The court issued its decision on Oct. 10, and, unsurprisingly, initiated an immediate backlash from opponents of gay marriage. Social conservatives and the religious right formed the Connecticut Constitution Convention Campaign to encourage voters to vote “yes” on a ballot proposal to call a constitutional convention that could reexamine the Supreme Court decision and potentially propose a constitutional amendment to overturn it. Supporters included Republican governor Jodi Rell, the Family Institute of Connecticut, and the state’s Roman Catholic bishops, who called on Catholic voters to vote “yes” on the convention.

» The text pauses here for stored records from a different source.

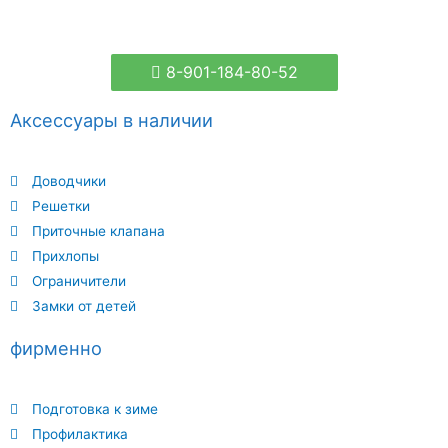
8-901-184-80-52
Аксессуары в наличии
Доводчики
Решетки
Приточные клапана
Прихлопы
Ограничители
Замки от детей
фирменно
Подготовка к зиме
Профилактика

This was no small matter—46 percent of the state is Catholic, placing Connecticut second among the 50 states.
But in the weeks leading up to Election Day, this initially fervent conservative reaction began to steadily decline. In California, religious conservatives were busy raising $35 million in support of Proposition 8, and their amendment banning gay marriage in the state passed by four percentage points. In the closing days of the Connecticut campaign, however, proponents of the constitutional convention were being outspent 83 to 1 by their opponents, and despite polls that suggested that the majority of Connecticut citizens were opposed to same-sex marriages, the anti-gay marriage camp was conspicuously subdued. The convention failed by an overwhelming margin—almost 20 percentage points—and Kerrigan and Mock received their marriage license just one week later.
“People don’t seem to have a lot of energy to spend time undoing our decision,” said Justice Palmer when asked in a Trumbull College Master’s Tea on Mon., Nov. 20. “We can say with certainty that there is going to be gay marriage in this state for the foreseeable future. Unlike in California, it’s not going away.”
Justice Palmer has taken the spiritual temperature of the State’s Catholics and Evangelicals and found us to be as cold as ice. Time alone will tell but for the moment he is probably correct.
The piece also contains an in-depth profile of Evangelicals working at Yale and their response to the culture as a whole on these issues, which is well worth your time.